• **Dataset records**
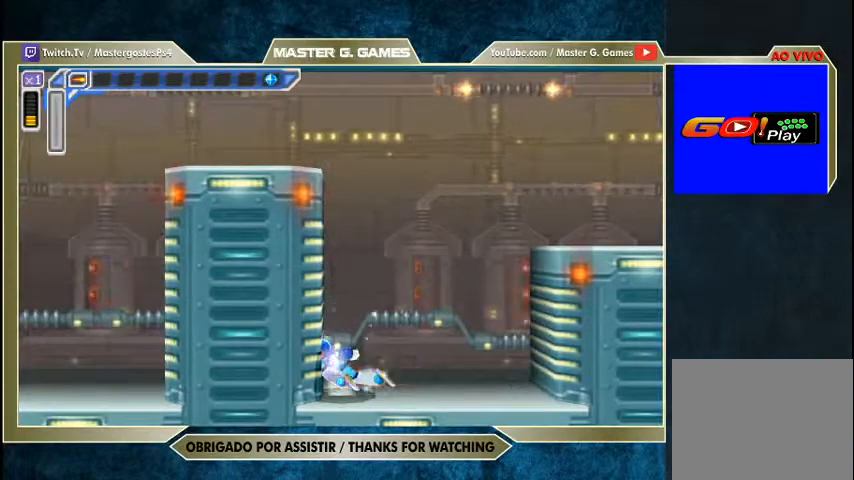
Gameplay with a controller (PlayStation layout); each line is a JSON object with the inputs held at the frame after it. "events" lists button and stick changes between this image and that frame as [ms after this image, input, new state], when the widget could be followed in between. Not read: left_stick.
{"buttons": ["SQUARE", "R1", "DPAD_RIGHT"], "right_stick": "center", "events": [[33, "CROSS", "down"], [133, "R1", "up"], [233, "CROSS", "up"], [400, "R1", "down"]]}
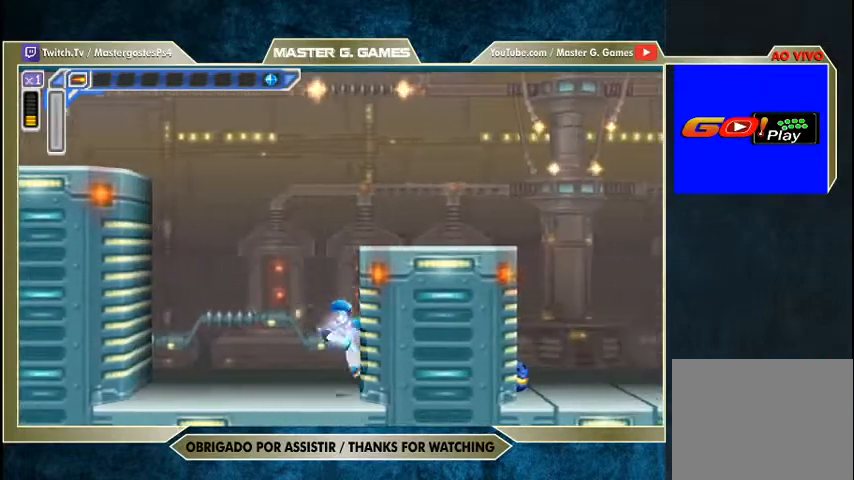
{"buttons": ["CROSS", "SQUARE", "R1", "DPAD_RIGHT"], "right_stick": "center", "events": [[333, "CROSS", "down"]]}
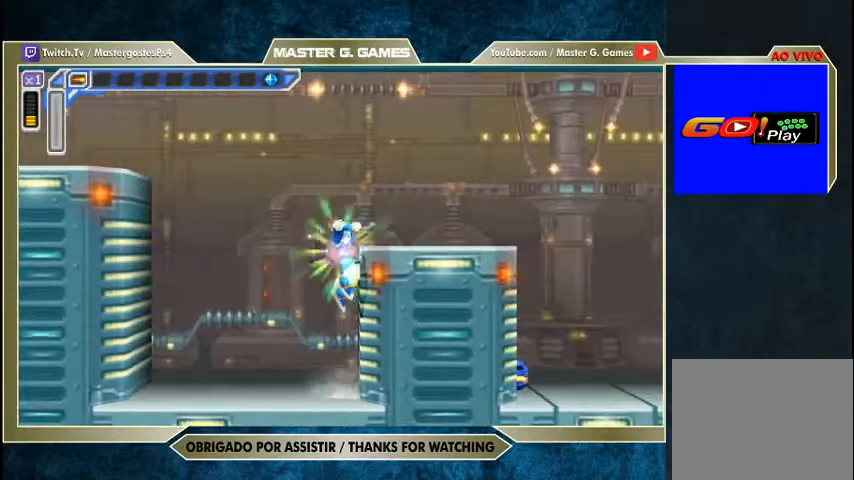
{"buttons": ["CROSS", "SQUARE", "R1", "DPAD_RIGHT"], "right_stick": "center", "events": [[33, "R1", "up"], [100, "CROSS", "up"], [400, "R1", "down"], [467, "CROSS", "down"]]}
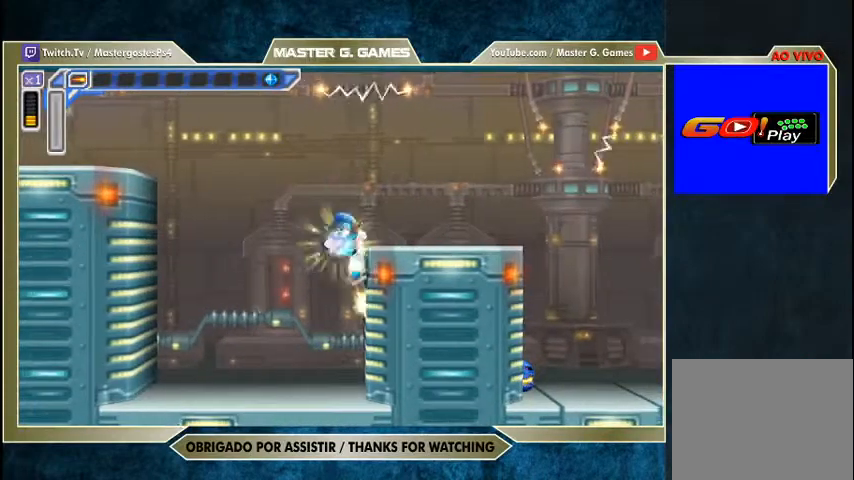
{"buttons": ["SQUARE", "DPAD_RIGHT"], "right_stick": "center", "events": [[233, "CROSS", "up"], [233, "R1", "up"]]}
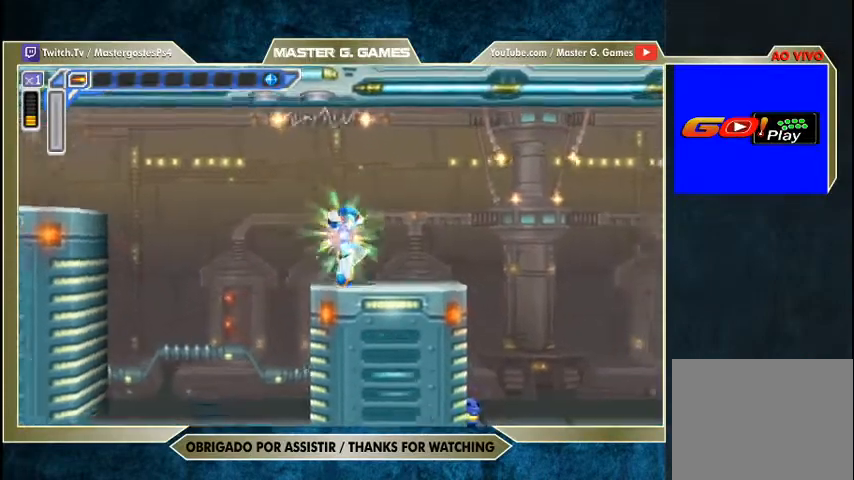
{"buttons": ["SQUARE", "DPAD_RIGHT"], "right_stick": "center", "events": [[133, "R1", "down"], [467, "R1", "up"]]}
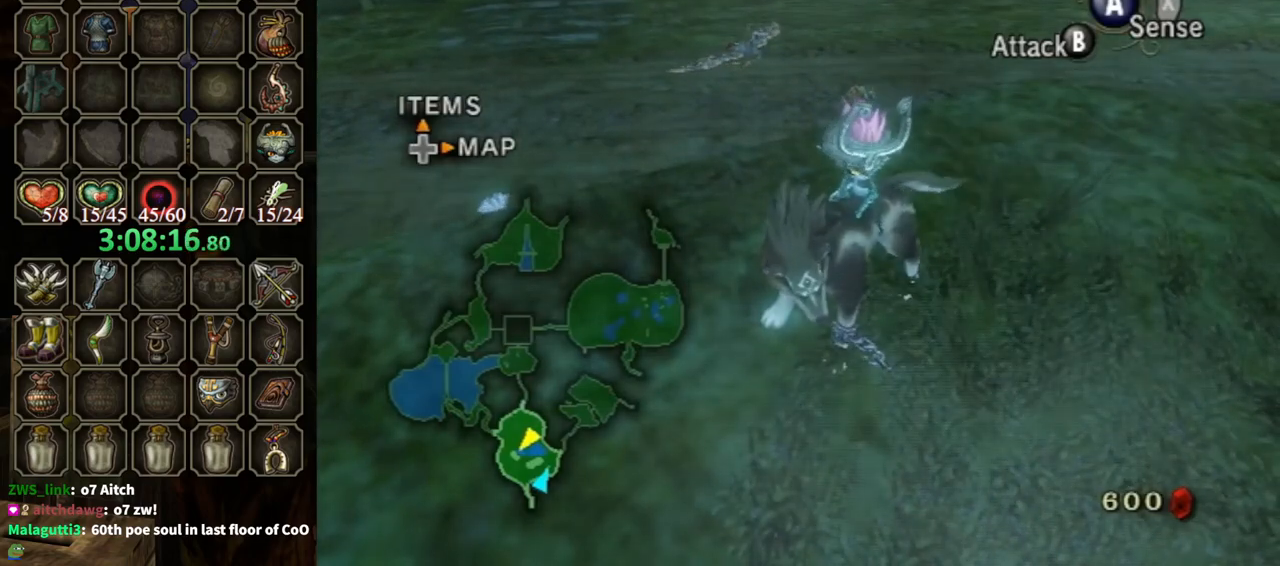
Gameplay with a controller (Nintendo layout); each line is a JSON object with the inputs held at the frame after it. "events" lists button and stick changes between this image and that frame as [ms after this image, input, new state], when the widget could be followed in between. Not read: L3 R3.
{"buttons": [], "left_stick": "center", "right_stick": "center", "events": []}
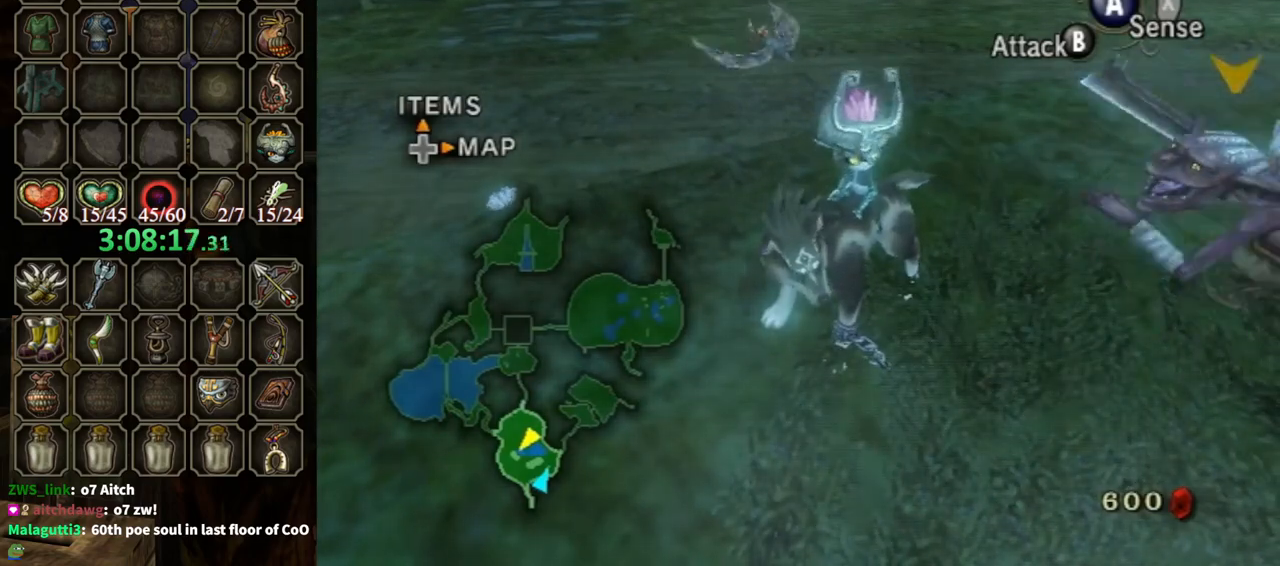
{"buttons": [], "left_stick": "down-right", "right_stick": "center", "events": [[267, "left_stick", "down-left"], [467, "left_stick", "down-right"]]}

• **Work required**
Give the count of lines in the listing that hold the word "image", and nothing else.

• **Exercise solution**
2